Читаем Анатолий Тарасов полностью

Примерно так же отвечали Пахомову и некоторые другие хоккеисты ЦСКА. Пожалуй, лишь вратарь Юрий Овчуков был чуть более конкретен, заметив, что его коллега голкипер Николай Пучков сыграл в тот вечер как никогда плохо: «Больше я его таким не видел». Но и Овчуков не преминул сослаться на «злой рок, витавший над командой». «Действительно, — делился своими впечатлениями Пахомов, на том матче присутствовавший, — со знаменитым вратарем творилось что-то невообразимое. Я вспоминаю, как он в одном из эпизодов, будто зомбированный, почему-то вдруг приподнял ногу надо льдом, когда динамовцы посылали шайбу низом, и она спокойно прошмыгнула в сетку. После первого периода Пучкова, пропустившего девять шайб, заменил Овчуков».

А динамовский защитник Виталий Давыдов рассказывал журналистам газеты «Спорт-экспресс» Юрию Голышаку и Александру Кружкову: «…Был сплав или нет, судить не берусь. У нас всё получалось… А Пучков в какой-то момент не выдержал и просто ушел с площадки». По свидетельству Давыдова, Пучков поведал динамовцам годы спустя: «Поражение было не случайным. Тарасов сумел склонить на свою сторону некоторых зачинщиков бунта, и они сдали игру…»

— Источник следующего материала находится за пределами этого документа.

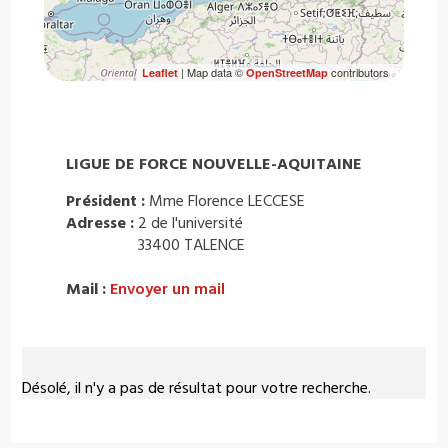
| Map data ©
contributors
Leaflet
OpenStreetMap
LIGUE DE FORCE NOUVELLE-AQUITAINE
Président :
Mme Florence LECCESE
Adresse :
2 de l'université
33400 TALENCE
Mail :
Envoyer un mail
Désolé, il n'y a pas de résultat pour votre recherche.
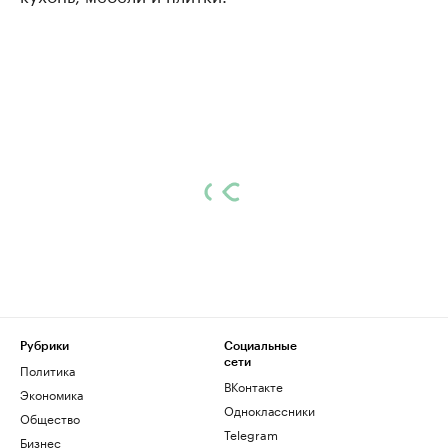
Рубрики
Социальные
сети
Политика
ВКонтакте
Экономика
Одноклассники
Общество
Telegram
Бизнес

Так или иначе, но Тарасов, вернувшийся в ЦСКА спустя год с небольшим после своего изгнания, не стал менее жестким и требовательным, чем был прежде. Приступив к работе, он в первый же день, перед вылетом команды на несколько календарных матчей в Сибирь, призвал всех сосредоточиться на заключительном отрезке сезона (уже было ясно, что титул ЦСКА не выиграет: команда заняла в итоге всего лишь третье место вслед за «Спартаком» и «Динамо»), с максимальной ответственностью относиться к каждой тренировке и к каждому матчу и объявил, что будет беспощаден к нарушителям режима.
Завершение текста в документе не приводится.